11. Lieu d'exécution et tribunal compétent, droit applicable
11.1 Le lieu d'exécution pour Wiesenhof est le siège du site de production concerné, le lieu de paiement pour l'acheteur est Rechterfeld.
11.2 Dans toutes les relations contractuelles dans lesquelles l'acheteur est intervenu en tant qu'intermédiaire ou dans lesquelles l'acheteur n'est pas soumis à la compétence des tribunaux en Allemagne, la compétence est attribuée aux tribunaux de D-Rechterfeld/Allemagne. Cela vaut aussi pour les demandes ayant pour objet des traites ou des chèques.
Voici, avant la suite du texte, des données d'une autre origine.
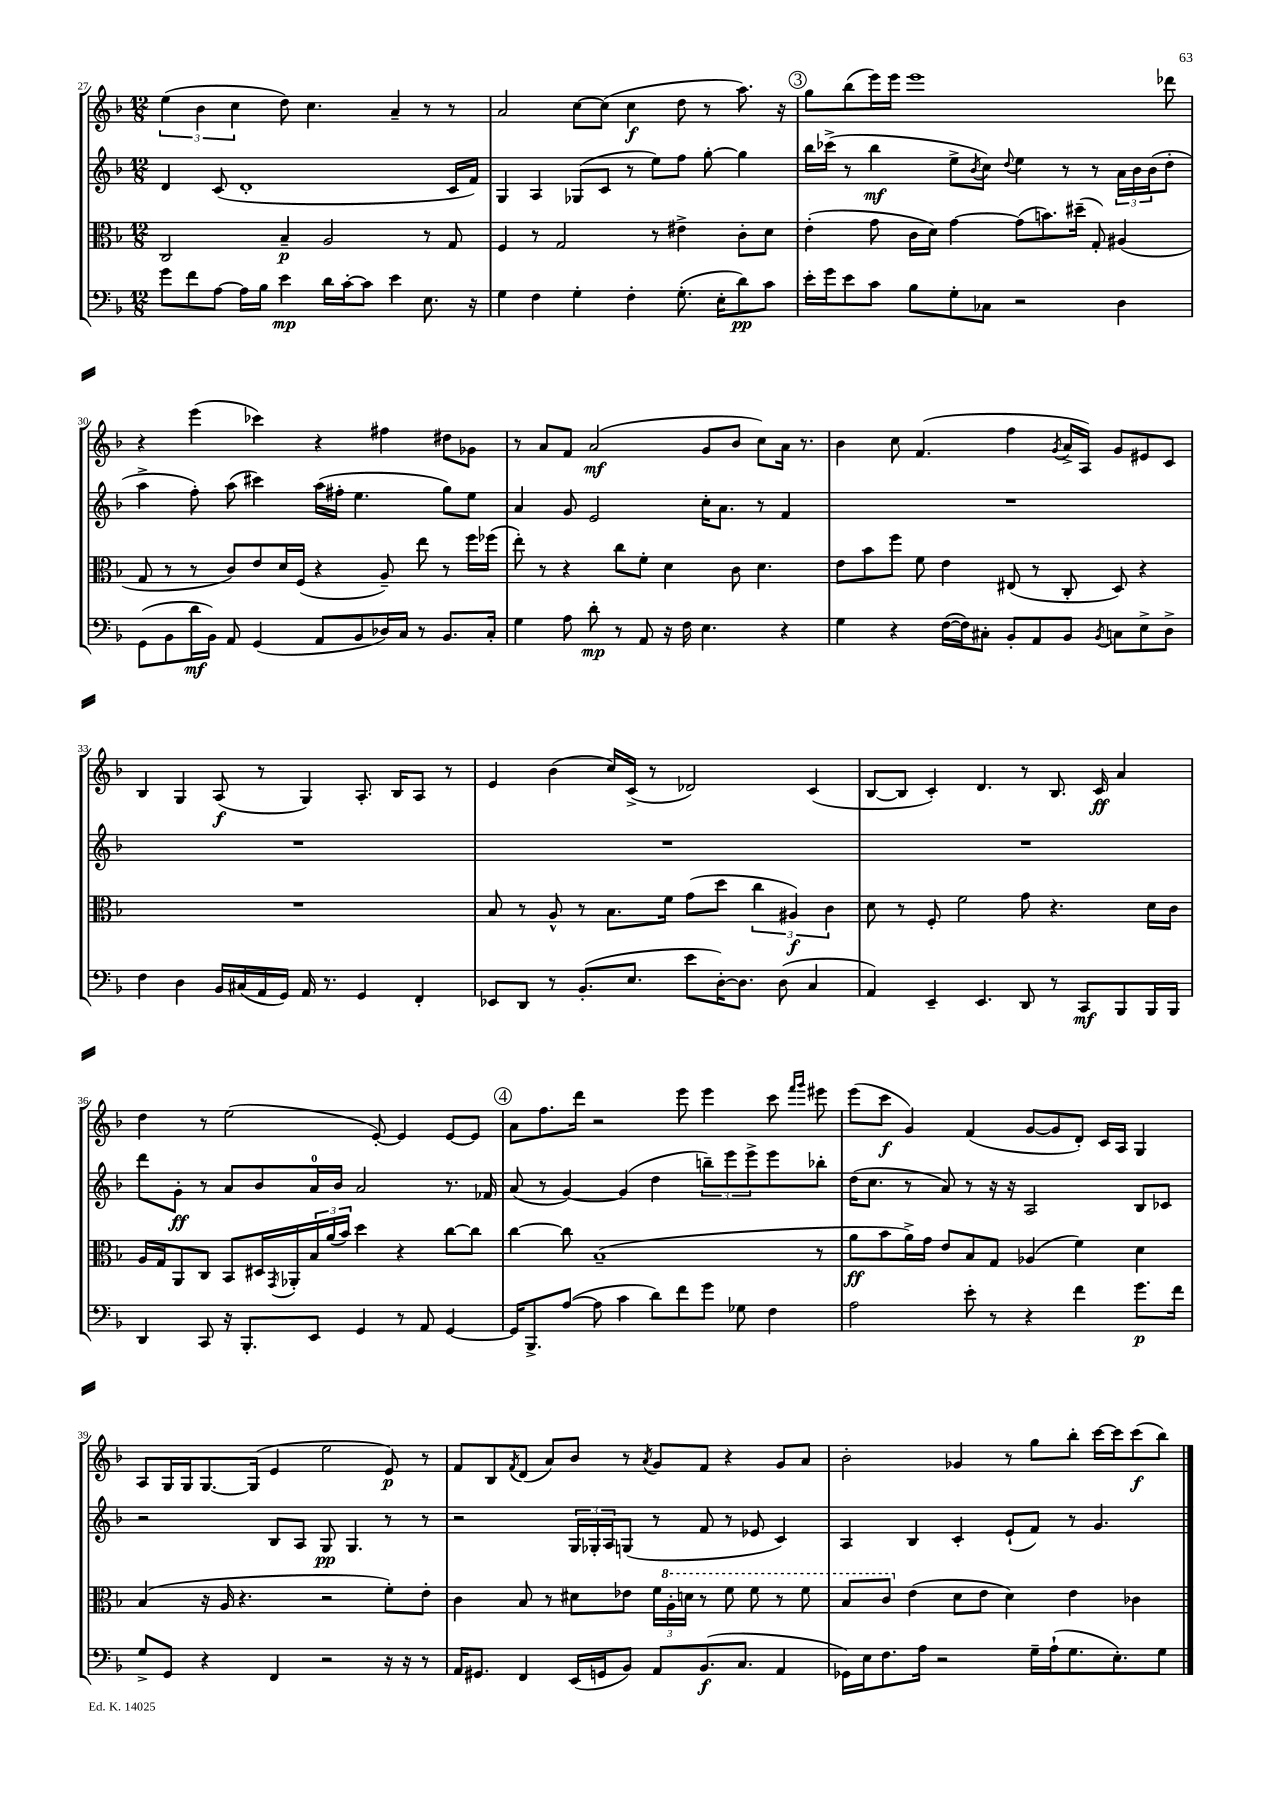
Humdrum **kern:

**kern	**kern	**kern	**kern
*staff4	*staff3	*staff2	*staff1
*clefF4	*clefC3	*clefG2	*clefG2
*k[b-]	*k[b-]	*k[b-]	*k[b-]
*M12/8	*M12/8	*M12/8	*M12/8
8g\L	2C/	4d/	(6ee\
8f\	.	.	.
.	.	.	6b-\
[8A\J	.	(8c/	.
.	.	.	6cc\
16A\]LL	.	1d'	.
16B-\JJ	.	.	.
4e\	4B-~/	.	8dd\)
.	.	.	4.cc\
16d\LL	2A/	.	.
[16c'\J	.	.	.
8c\]J	.	.	.
4e\	.	.	4a~/
8.E\	8r	.	8r
.	8G/	16c/LL	8r
16r	.	16f/JJ)	.
=	=	=	=
4G\	4F/	4G/	2a/
4F\	8r	4A/	.
.	2G/	.	.
4G'\	.	(8G-/L	[8cc\L
.	.	8c/J	(8cc\]J
4F'\	.	8r	4cc\
.	8r	8ee\L)	.
(8.G'\	4e#^\	8ff\J	8dd\
.	.	[8gg'\	8r
16E'\LK	.	.	.
8d\)	8c'\L	4gg\]	8.aa\)
8c\J	8d\J	.	.
.	.	.	16r
=	=	=	=
16e'\LL	(4e'\	16bb-\LL	8gg\L
16g\J	.	(16ccc-^\JJ	.
8e\	.	8r	(8bb-\
8c\J	8g\	4bb-\	16eee\L)
.	.	.	16eee\JJ
8B-\L	16c\LL	.	1eee
.	16d\JJ)	.	.
8G'\	[4g\	8ee^\L	.
.	.	8qb-/	.
8C-\J	.	8cc\J)	.
.	.	8qqdd/	.
2r	(8g\]L	4ee\	.
.	8.b\)	.	.
.	.	8r	.
.	(16dd#~\Jk	.	.
.	8G'/)	8r	.
4D\	(4A#/	24a\LL	.
.	.	24b-\	.
.	.	(24b-\J	.
.	.	8dd'\J	8ddd-\
=	=	=	=
(8GG\L	8G/	4aa^\	4r
8BB-\	8r	.	.
16d\L	8r	8ff'\)	(4eee\
16BB-\JJ)	.	.	.
8AA/	8c/L)	(8aa\	.
(4GG/	8e/	4ccc#\)	4ccc-\)
.	16d/L	.	.
.	(16F/JJ	.	.
8AA/L	4r	(16aa\LL	4r
.	.	16ff#'\JJ	.
8BB-/	.	4.ee\	.
16D-/L)	8A~/)	.	4ff#\
16C/JJ	.	.	.
8r	8ee\	.	.
8.BB-/L	8r	8gg\L)	8dd#\L
.	16ff\LL	8ee\J	8g-\J
16C'/Jk	(16ff-\JJ	.	.
=	=	=	=
4G\	8ee'\)	4a/	8r
.	8r	.	8a/L
8A\	4r	8g/	8f/J
8d'\	.	2e/	(2a/
8r	8cc\L	.	.
8AA/	8f'\J	.	.
16r	4d\	.	.
16F\	.	.	.
4.E\	.	16cc'\LK	8g/L
.	.	8.a\J	.
.	8c\	.	8b-/J
.	4.d\	8r	8cc\L)
4r	.	4f/	16a\Jk
.	.	.	8.r
=	=	=	=
4G\	8e\L	1.r	4b-\
.	8b-\	.	.
4r	8ff\J	.	8cc\
.	8f\	.	(4.f/
([16F\LL	4e\	.	.
16F\]J)	.	.	.
8C#'\J	.	.	.
8BB-'/L	(8E#/	.	4ff\
8AA/	8r	.	.
.	.	.	8qg/
8BB-/J	8C'/	.	16a^/LL
.	.	.	16A/JJ)
8qBB-/	.	.	.
8C\L	8D/)	.	8g/L
8E^\	4r	.	8e#/
8D^\J	.	.	8c/J
=	=	=	=
4F\	1.r	1.r	4B-/
4D\	.	.	4G/
16BB-/LL	.	.	(8A/
(16C#/	.	.	.
16AA/	.	.	8r
16GG/JJ)	.	.	.
16AA/	.	.	4G/)
8.r	.	.	.
4GG/	.	.	8.A'/
.	.	.	16B-/LK
4FF'/	.	.	8A/J
.	.	.	8r
=	=	=	=
8EE-/L	8B-/	1.r	4e/
8DD/J	8r	.	.
8r	8A^^/	.	(4b-\
(8.BB-'/L	8r	.	.
.	8.B-\L	.	16cc/LL)
8.E/J	.	.	(16c^/JJ
.	.	.	8r
.	16f\Jk	.	.
8e\L	(8g\L	.	2d-/)
[16D'\K)	8dd\J	.	.
8.D\]J	.	.	.
.	6cc\	.	.
(8D\	.	.	.
.	6A#/)	.	.
4C/	.	.	(4c/
.	6c\	.	.
=	=	=	=
4AA/)	8d\	1.r	[8B-/L
.	8r	.	8B-/]J
4EE~/	8F'/	.	4c'/)
.	2f\	.	.
4.EE/	.	.	4.d/
8DD/	8g\	.	8r
8r	4.r	.	8.B-/
8CC/L	.	.	.
.	.	.	16c/
8BBB-/	.	.	4a/
16BBB-/L	16d\LL	.	.
16BBB-/JJ	16c\JJ	.	.
=	=	=	=
4DD/	16A/LL	8ddd\L	4dd\
.	16G/J	.	.
.	8AA/	8g'\J	.
8CC/	8C/J	8r	8r
16r	8BB-/L	8a/L	(2ee\
8.BBB-'/L	.	.	.
.	16D#/L	8b-/	.
.	8qGG/	.	.
.	16AA-'/	.	.
8EE/J	24B-/	16a/L	.
.	(24a/	.	.
.	.	16b-/JJ	.
.	24b-/JJ)	.	.
4GG/	4dd\	2a/	.
.	.	.	[8e'/)
8r	4r	.	4e/]
8AA/	.	.	.
[4GG/	[8cc\L	8.r	[8e/L
.	8cc\]J	.	8e/]J
.	.	16f-/	.
=	=	=	=
16GG/]LK	[4cc\	(8a/	8a\L
8.BBB-^/	.	.	.
.	.	8r	8.ff\
([8A/J	8cc\]	[4g/)	.
.	.	.	16ddd\Jk
8A\]	(1B-~	.	2r
4c\	.	(4g/]	.
8d\L)	.	4dd\	.
8f\	.	.	8eee\
8g\J	.	12bb~\L)	4eee\
.	.	12eee\	.
8G-\	.	.	.
.	.	12eee^\	.
4F\	.	8eee\	8ccc\
.	.	.	16qqfff/LL
.	.	.	16qqggg/JJ
.	8r	8bb-'\J	8eee#\
=	=	=	=
2A\	8a\L	(16dd\LK	(8eee\L
.	.	8.cc\J	.
.	8b-\	.	8ccc\J
.	16a^\L)	8r	4g/)
.	16g\JJ	.	.
.	8e/L	8a/)	.
8e'\	8B-/	8r	(4f/
8r	8G/J	16r	.
.	.	16r	.
4r	(4A-/	2A/	[8g/L
.	.	.	8g/]
4f\	4f\)	.	8d'/J)
.	.	.	16c/LL
.	.	.	16A/JJ
8.g\L	4d\	8B-/L	4G/
.	.	8c-/J	.
16f\Jk	.	.	.
=	=	=	=
8G^/L	(4B-/	2r	8A/L
8GG/J	.	.	16G/L
.	.	.	16G/J
4r	16r	.	[8.G/
.	16A/	.	.
.	4.r	.	.
.	.	.	(16G/]Jk
4FF/	.	8B-/L	4e/
.	.	8A/J	.
2r	2r	8G/	2ee\
.	.	4.G/	.
16r	8f'\L)	8r	8e/)
16r	.	.	.
8r	8e'\J	8r	8r
=	=	=	=
16AA/LK	4c\	2r	8f/L
8.GG#/J	.	.	.
.	.	.	8B-/
.	.	.	8qf/
4FF/	8B-/	.	(8d/J
.	8r	.	8a/L)
(16EE/LL	8d#\L	24G/LL	8b-/J
.	.	24G-'/	.
16GG/J	.	.	.
.	.	24A/J	.
8BB-/J)	8e-\J	(8G/J	8r
.	.	.	8qa/
8AA/L	24f\LL	8r	8g/L
.	24a'\	.	.
.	24dd\JJ	.	.
(8.BB-/	8r	8f/	8f/J
.	8ff\	8r	4r
8.C/J	.	.	.
.	8ff\	8e-/	.
4AA/	8r	4c/)	8g/L
.	8ff\	.	8a/J
=	=	=	=
16GG-\LL)	8b-/L	4A/	2b-'\
16E\J	.	.	.
8.F\	8cc/J	.	.
.	(4e\	4B-/	.
16A\Jk	.	.	.
2r	.	.	.
.	8d\L	4c'/	4g-/
.	8e\J	.	.
.	4d\)	(8e`/L	8r
16G~\LL	.	8f/J)	8gg\L
(16A`\J	.	.	.
8.G\	4e\	8r	8bb-'\J
.	.	4.g/	[16ccc\LL
8.E'\)	.	.	16ccc\]J
.	4c-\	.	(8ccc\
8G\J	.	.	8bb-\J)
==	==	==	==
*-	*-	*-	*-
Les demandes peuvent aussi être introduites au siège du défendeur. " ;
Considérant que, contrairement à ce que prétend DSL, l'expression " dans la mesure où ces relations commerciales existent " n'a pas, compte tenu de son contexte, pour objet d'exclure du champ d'application des conditions générales les litiges qui découleraient de la rupture des relations contractuelles ou les litiges de nature délictuelle entre les parties, mais seulement d'écarter de ce champ d'application les rapports avec les consommateurs ; que l'expression de " conditions générales de vente, de livraison et de paiement " est un intitulé générique dont on ne peut pas davantage déduire, contrairement à ce que soutient la contredisante, une volonté des parties d'écarter de la clause d'élection de for les différends relatifs à la rupture des liens contractuels ;
Considérant que cette clause, qui prévoit la compétence des tribunaux de Rechterfeld, " dans toutes les relations contractuelles dans lesquelles l'acheteur est intervenu en tant qu'intermédiaire ou dans lesquelles l'acheteur n'est pas soumis à la compétence des tribunaux en Allemagne ", est conçue en des termes extensifs qui incluent tous les litiges découlant du rapport contractuel, peu important qu'ils soient, en droit français, qualifiés de délictuels ;
Et considérant qu'il résulte de l'autonomie de la clause attributive de juridiction que la cessation des relations contractuelles ne met pas un terme à l'efficacité de cette stipulation ;
Considérant qu'il convient donc de rejeter le contredit et de condamner DSL, partie succombante à payer à Wiesenhof la somme de 4 000 euro en application de l'article 700 du Code de procédure civile ;
Par ces motifs : Rejette le contredit, Condamne la société DSL Distribution aux dépens et au paiement à la société Wiesenhof International GmbH de la somme de 4 000 euro en application de l'article 700 du Code de procédure civile.